Background: back over Thanksgiving weekend John Conyers III (the son of Rep. John Conyers) reported a theft of computers and concert tickets from the car that he was using. The problem? John Conyers III was using the car unlawfully: it was leased to his father’s Congressional office as an official vehicle, and Conyers was not using it in an official capacity. And it wasn’t anything like an one-time event, either: John Conyers III also got a speeding ticket on the car back in September. The behavior was so egregious that Rep. Conyers isn’t even trying to fight it: he’s just swiftly reimbursing the government as comprehensively as possible before the 112th Congress gets sworn in.
None of this is the true scandal. The true scandal is that we’re only hearing about this now. Rep. Conyers – who is, by the way, still the JUDICIARY CHAIR – has a history of abusing official resources. His wife is in jail for bribery. There is thus zero excuse for the media not to jump on this with both feet… and if the man had an R after his name, they would have. Then again, if Rep. Conyers had had an R after his name the media would have destroyed him years ago.
Moe Lane (crosspost)
PS: I think that the new Ethics Committee leadership should look into this – and that they should not give this the same wrist slap in 2011 that their Democratic counterparts did in 2007. I am tired of Democratic politicians thinking that they can get a pass on not even having to care about propriety; I am even more tired of them having any practical justification for thinking that way.
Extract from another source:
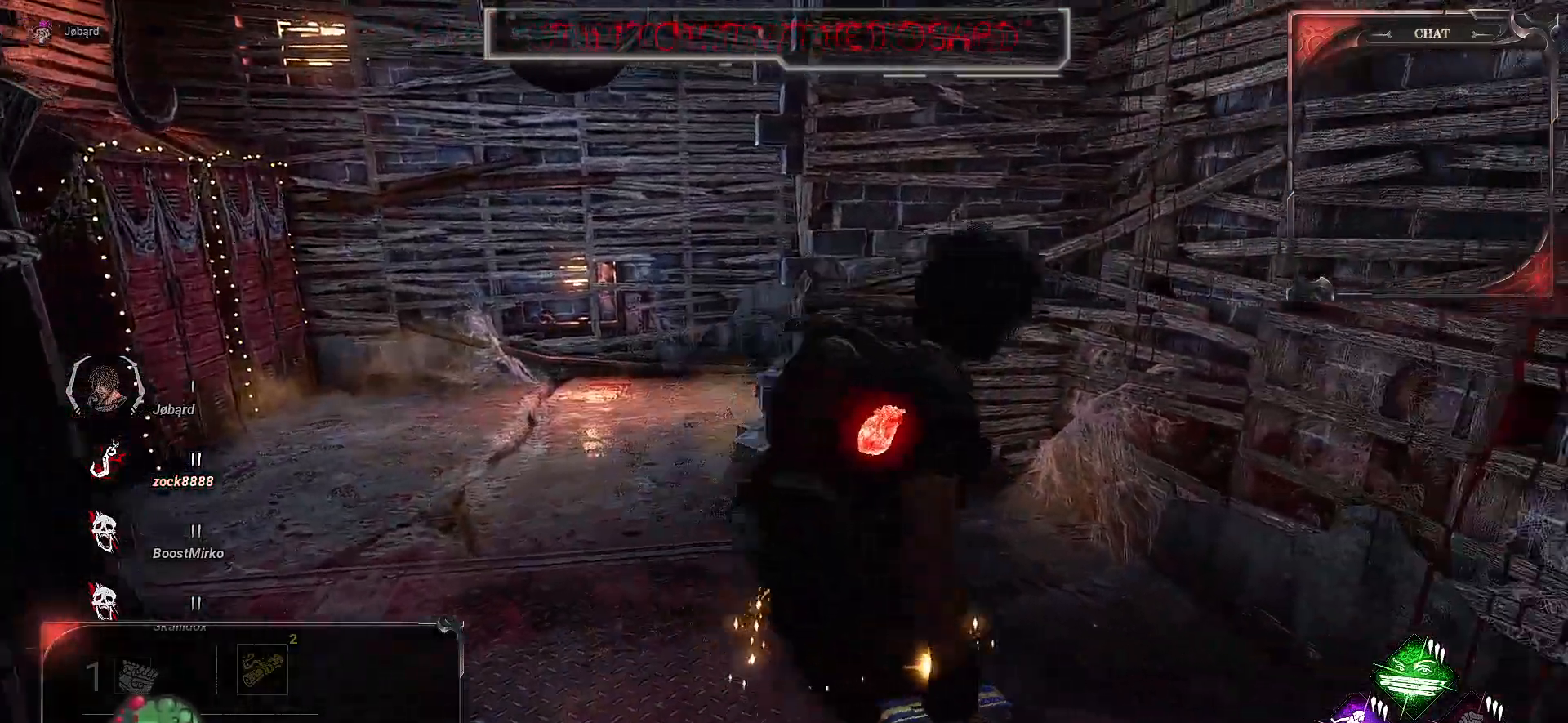
{"keys": ["d", "s"], "mouse": [], "events": [[317, "s", "down"]]}
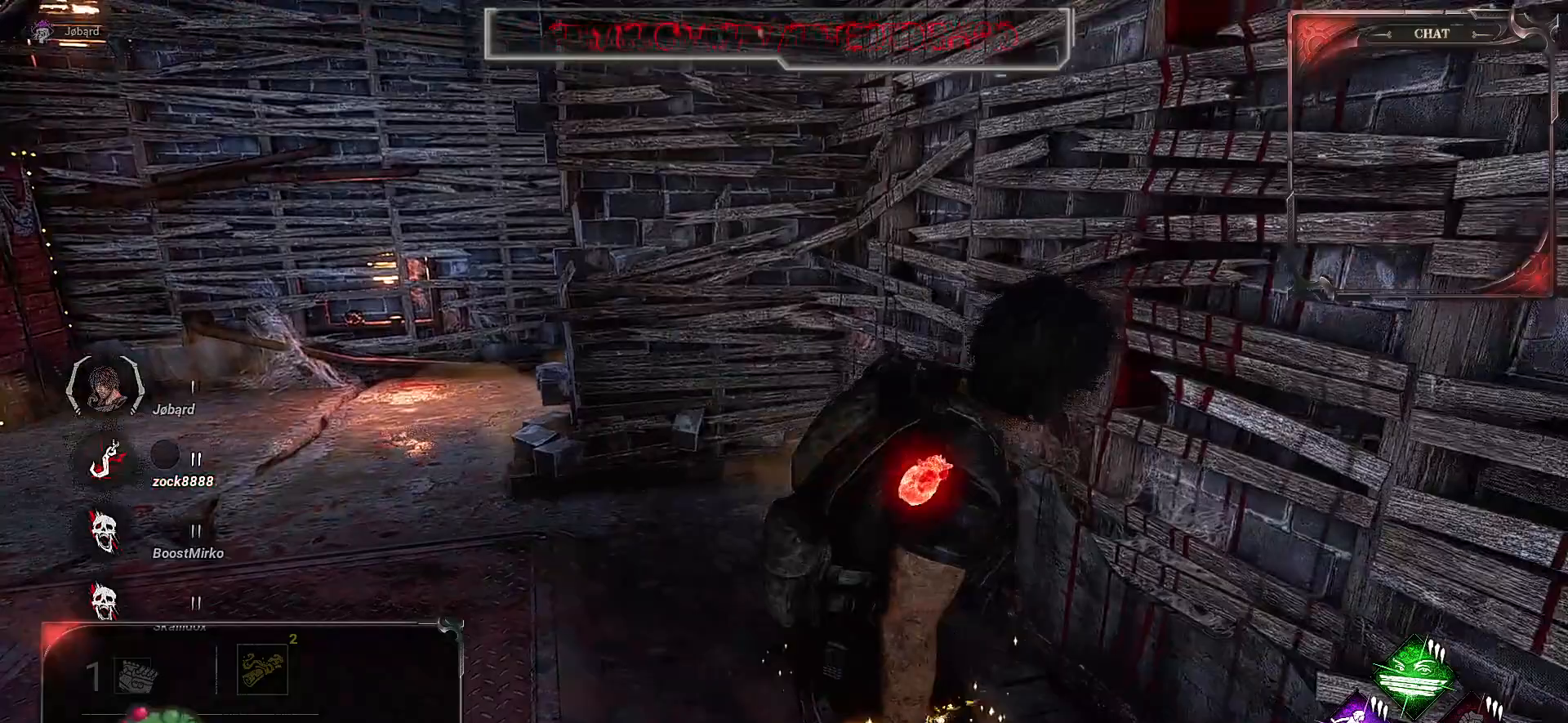
{"keys": ["q"], "mouse": [], "events": [[67, "q", "down"], [150, "d", "up"], [267, "s", "up"]]}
Moe, just one thing with which I disagree. There are corrupt Democrats that have been run out. There are no corrupt, socialist, black Democrats that have been run out. Even Charlie Rangel is still there.
The double standard runs even deeper than party. There is the “New Black Panther syndrome” (as I term it) where you cannot prosecute blacks for crimes against white people (and the government is still considered white by most black people that I know). This is not being made as a racist statement; we need to understand the problem before we can right it.